If there is an upside to dealing with sorting the data directly, it is that displaying the sorted data is very easy. The array table[] is already in order, and we only need to iterate through them and print them line by line to a text file, like how we would with printf().

void write_data(FILE *fout, SC table[], int number_of_teams)
{
    fprintf(fout, "| Rank | Team Name            | Wins | Draws | Losses | Goals Scored | Goals Conceded | Points | Goal Difference |\n");
    fprintf(fout, "|------|----------------------|------|-------|--------|--------------|----------------|--------|-----------------|\n");
    for (int i = 0; i < number_of_teams; i++) {
        fprintf(fout, "| %-4d | %-20s | %4d | %5d | %6d | %12d | %14d | %6d | %15d |\n",
                i+1,
                table[i].name,
                table[i].win,
                table[i].draw,
                table[i].loss,
                table[i].GF,
                table[i].GA,
                table[i].score,
                table[i].point_diff);
    }
}

To make the .txt file more readable, we can try to mimic a spreadsheet format by using headers to indicate the meaning of the columns' values, a separator between the headers and data, and formatting the data so that it fits into our "spreadsheet" nicely.

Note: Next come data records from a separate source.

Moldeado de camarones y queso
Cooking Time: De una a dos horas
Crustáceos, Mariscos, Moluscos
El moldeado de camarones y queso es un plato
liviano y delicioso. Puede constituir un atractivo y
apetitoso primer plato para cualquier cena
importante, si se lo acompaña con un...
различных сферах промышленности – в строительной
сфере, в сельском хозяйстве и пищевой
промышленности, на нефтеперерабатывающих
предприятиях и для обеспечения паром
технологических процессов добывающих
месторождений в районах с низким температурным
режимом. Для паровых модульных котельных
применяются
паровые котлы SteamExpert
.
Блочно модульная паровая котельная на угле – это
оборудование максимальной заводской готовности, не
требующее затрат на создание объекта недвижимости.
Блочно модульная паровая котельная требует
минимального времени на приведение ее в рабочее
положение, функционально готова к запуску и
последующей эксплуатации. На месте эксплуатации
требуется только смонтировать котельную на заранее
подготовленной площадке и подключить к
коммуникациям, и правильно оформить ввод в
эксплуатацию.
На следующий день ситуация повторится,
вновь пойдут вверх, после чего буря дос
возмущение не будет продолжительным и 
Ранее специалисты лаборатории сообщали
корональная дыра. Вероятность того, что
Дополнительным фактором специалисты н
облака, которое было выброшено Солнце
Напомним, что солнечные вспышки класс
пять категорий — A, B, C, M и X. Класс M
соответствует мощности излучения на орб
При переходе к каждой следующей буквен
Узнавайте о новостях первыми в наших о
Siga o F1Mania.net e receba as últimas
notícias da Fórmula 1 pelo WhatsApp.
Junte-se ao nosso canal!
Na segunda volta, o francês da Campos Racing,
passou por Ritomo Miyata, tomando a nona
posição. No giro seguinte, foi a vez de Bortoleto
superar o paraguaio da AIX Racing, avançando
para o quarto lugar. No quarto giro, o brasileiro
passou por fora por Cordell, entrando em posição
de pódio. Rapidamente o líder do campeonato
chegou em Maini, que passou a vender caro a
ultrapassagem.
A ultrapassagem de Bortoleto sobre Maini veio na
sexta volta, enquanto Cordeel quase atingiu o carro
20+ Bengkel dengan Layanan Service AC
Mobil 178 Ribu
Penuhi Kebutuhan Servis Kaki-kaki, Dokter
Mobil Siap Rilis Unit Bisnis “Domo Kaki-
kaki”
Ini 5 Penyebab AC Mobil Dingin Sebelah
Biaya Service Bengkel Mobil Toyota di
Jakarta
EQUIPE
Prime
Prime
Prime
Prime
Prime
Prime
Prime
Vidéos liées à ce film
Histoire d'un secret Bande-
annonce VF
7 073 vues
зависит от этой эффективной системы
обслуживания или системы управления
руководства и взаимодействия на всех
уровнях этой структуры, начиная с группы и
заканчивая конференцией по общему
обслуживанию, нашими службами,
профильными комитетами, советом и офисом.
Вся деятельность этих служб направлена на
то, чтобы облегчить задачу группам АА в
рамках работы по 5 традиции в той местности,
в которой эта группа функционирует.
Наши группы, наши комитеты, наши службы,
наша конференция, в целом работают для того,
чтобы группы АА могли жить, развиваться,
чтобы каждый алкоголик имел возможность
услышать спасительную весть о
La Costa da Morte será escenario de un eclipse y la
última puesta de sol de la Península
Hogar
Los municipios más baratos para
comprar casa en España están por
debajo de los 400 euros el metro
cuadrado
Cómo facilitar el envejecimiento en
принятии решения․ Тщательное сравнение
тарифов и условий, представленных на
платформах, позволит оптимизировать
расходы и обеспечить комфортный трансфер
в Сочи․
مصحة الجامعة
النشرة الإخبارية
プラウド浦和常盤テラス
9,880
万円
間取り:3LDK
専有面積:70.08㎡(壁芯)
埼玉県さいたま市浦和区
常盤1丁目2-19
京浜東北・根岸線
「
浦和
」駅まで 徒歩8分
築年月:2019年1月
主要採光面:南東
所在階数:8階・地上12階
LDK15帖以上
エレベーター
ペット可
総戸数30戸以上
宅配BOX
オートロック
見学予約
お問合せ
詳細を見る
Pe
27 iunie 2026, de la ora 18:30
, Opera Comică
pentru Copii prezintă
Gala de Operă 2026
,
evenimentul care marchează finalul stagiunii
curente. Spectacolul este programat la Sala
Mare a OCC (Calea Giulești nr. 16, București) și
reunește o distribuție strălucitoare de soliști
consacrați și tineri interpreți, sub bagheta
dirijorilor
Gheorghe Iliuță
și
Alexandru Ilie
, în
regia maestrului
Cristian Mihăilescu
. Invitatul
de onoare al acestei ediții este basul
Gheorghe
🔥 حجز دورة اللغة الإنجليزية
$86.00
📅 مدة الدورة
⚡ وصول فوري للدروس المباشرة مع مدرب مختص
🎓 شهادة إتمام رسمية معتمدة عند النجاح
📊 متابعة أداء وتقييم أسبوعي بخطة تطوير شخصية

This is done by carefully calculating how many characters each field would take, and using the appropriate format specifier accordingly. Each line is printed to fout with the following format:

"| %-4d | %-20s | %4d | %5d | %6d | %12d | %14d | %6d | %15d |\n"

These format specifiers have specific lengths assigned to them to accommodate for the width of the headers. For example, to properly align the values, we use %12d for values under "Goals Scored" compared to %4d for values under "Wins". Then, for rank and team names, we add the minus sign in front of the length to tell fprintf()that we want those values to be aligned left.

Finally, we pass in the values of each member of the i-th team as the last argument for fprintf(). Running J_score1.c, we get the following output in J_score1.txt:

We can see that teams are sorted by their points, and teams with tied points are sorted by their goal difference.